During certain times of the day the traffic will back up and these are the times when you get to driving at every level.  Good driving, bad driving, stupid driving, and the worst of all women driving.  The last one just speaks for itself.  Allowing this was truly the worst mistake in American history, well sidelined with allowing them to vote, think, and of course speak their opinions.  If you are a woman and angered by my comments go burn your bra, get a sense of humor, and then go something yourself.

 I remember reading about people being shot over road rage incidents in California while I resided in Colorado.  I thought what kind of a raging lunatic kills someone over traffic.  Now that I live here I understand why I don’t carry a loaded firearm in my car.  If I did my name would be at the beginning of that news article.  Something like, Fknbucky kills eight and was recorded saying “I just need more bullets, I can get them all” at the scene.  There are a lot of reasons for people sucking this much and I’m going to break a few of them down for you.

First of all you have illegal immigrants that have no clue what our driving laws are, what road our signs mean, or the fact that green means go you dumb tan bastard.  We have stop lights here at the end of an onramp that allows two (2) cars at a time to enter the freeway.  When there is a line 40 cars long it really pisses the guy at the end off when 1/2 of the people in front of him only go one car at a time.  Some of you have been there and this is a perfect reason to grab the handle and possibly cock the hammer, but pulling the trigger…..  We aren’t there quite yet.  It gets better.

So once you make it through the bullshit line that takes 10 minutes instead of 5 because of reasons above we move on to the merge onto the freeway.   Actaully “merging” is what our grandparents called it.  Now it is known as you will get in this lane over my dead body.   For some reason the soccer mom with 6 kids in the minivan would rather risk killing everyone on the road than slowing for a split second and allowing a car to “merge” in front of her.  I know right who the hell am I?  I mean 4 lanes of traffic and another car dare to come onto it.  That’s just crazy. 

Luckily our grandparents had some great ideas and put weapons on our cars for these short daily wars.  One weapon used in this war is the all important on/off switch usually located on the left of the steering column.  That sweet little devil controls the all important blinker.  What is a blinker?  Ha ha, the fact that 37.8% of you have no idea means I’m pulling the trigger when I see you next time.   If you don’t slow down and let me in we both come to a point in a   /\   situation and everyone behind us stops and traffic is stuck that much more. 

Quick review women driving was a bad decision.  Illegals immigrants need to learn to read road signs, and blinkers are real and not just there to give tripping high school kids something to look at.  Although they do look pretty cool after 3-4 tabs.  Like I said early on, the anger that swells while driving can never be relayed in a 1200 word blog, but come take a ride with me and I’ll show you.  One last thought before I leave you to think is that guy I just cut off going to follow me home, nail my front door shut, and then drink beer with my neighbors while they burn my house down??

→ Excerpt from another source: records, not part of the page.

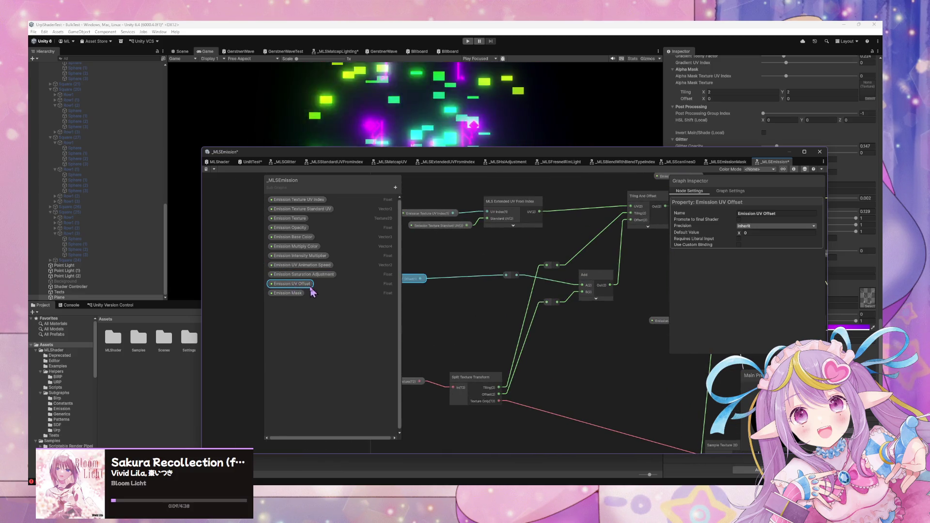
{"action": "right_click", "coordinate": [291, 286]}
{"action": "left_click", "coordinate": [772, 214]}
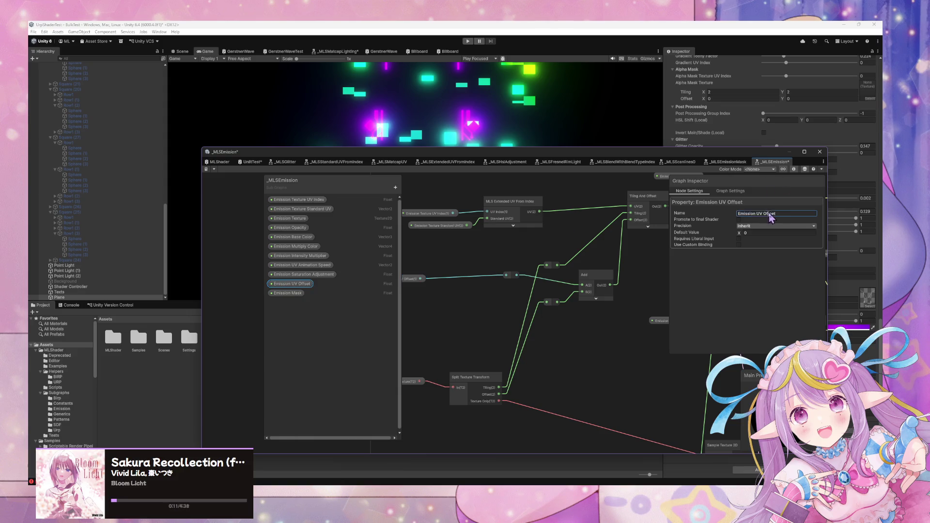
{"action": "left_click", "coordinate": [772, 214]}
{"action": "left_click", "coordinate": [396, 188]}
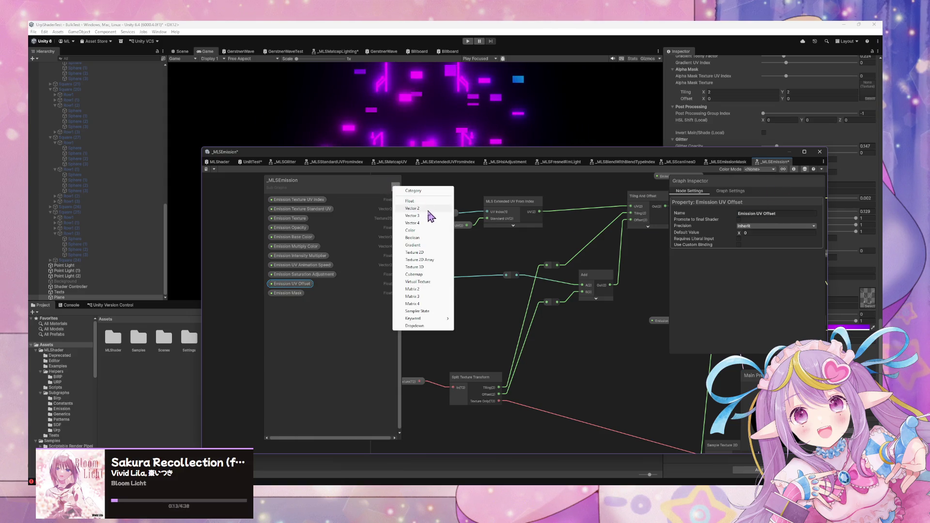
{"action": "left_click", "coordinate": [428, 210]}
{"action": "key", "text": "Return"}
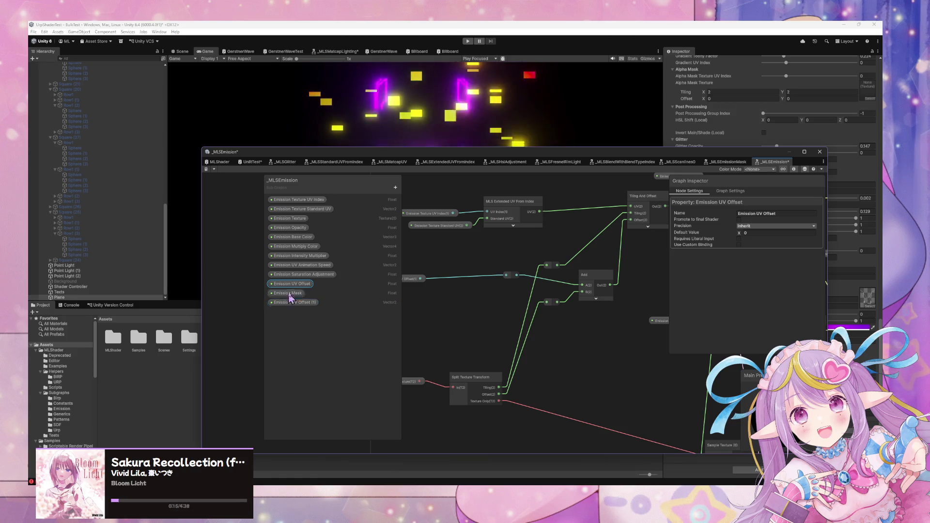
{"action": "key", "text": "Delete"}
{"action": "key", "text": "Return"}
Step: Rename the new property to 'Emission UV Offset', arrange it in the list and graph, and save the subgraph
{"action": "double_click", "coordinate": [312, 293]}
{"action": "key", "text": "BackSpace"}
{"action": "key", "text": "BackSpace"}
{"action": "key", "text": "BackSpace"}
{"action": "key", "text": "Return"}
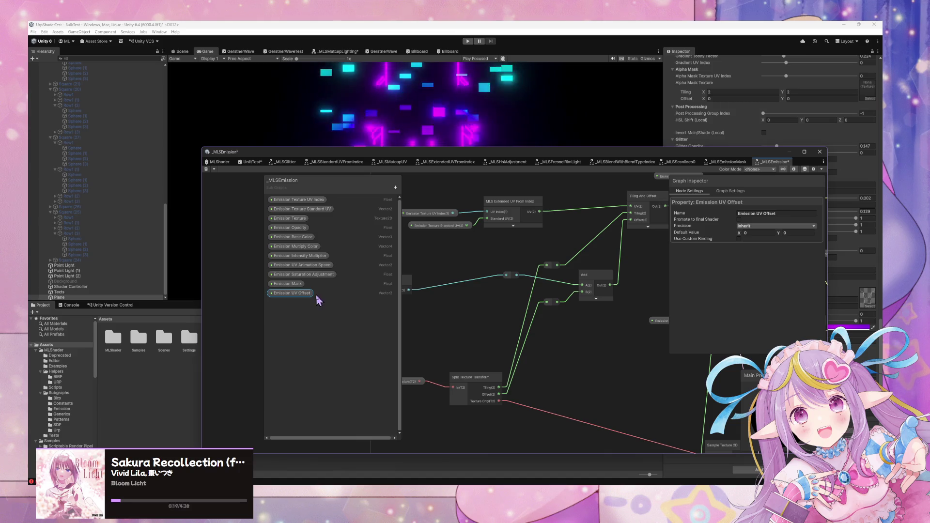
{"action": "mouse_move", "coordinate": [296, 295]}
{"action": "left_mouse_down"}
{"action": "mouse_move", "coordinate": [300, 284]}
{"action": "mouse_move", "coordinate": [436, 263]}
{"action": "mouse_move", "coordinate": [506, 275]}
{"action": "left_mouse_up"}
{"action": "mouse_move", "coordinate": [425, 292]}
{"action": "left_mouse_down"}
{"action": "mouse_move", "coordinate": [497, 296]}
{"action": "mouse_move", "coordinate": [464, 277]}
{"action": "left_mouse_up"}
{"action": "left_click", "coordinate": [207, 169]}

Oh yeah its time to call you out Mr. weave in and out of traffic guy.  You ride my ass so close I can see the snot running out of your cocaine filled nostrils.  Then you pass me so you can cut me off, and not surprisingly take the next exit after cutting across all six lanes of traffic.  This would make sense if you were a doctor and someone’s life depended on it, but considering you drive a1992 toyota corolla, I’m going to guess that isn’t true. 

In fact going out on a limb here, I’m thinking the only place your going is straight to hell when I pump six .357 magnums into your fat stupid head for ruining my morning commute.  The amount of crappy driving is unmeasurable and most likely you are one of idiots out there making me inch closer to an all out meltdown.  It isn’t a tough concept, and in fact just pay attention, allow others to use the road, and if you’re hot make sure you flash 2002 Silver Honda Accords every chance you get.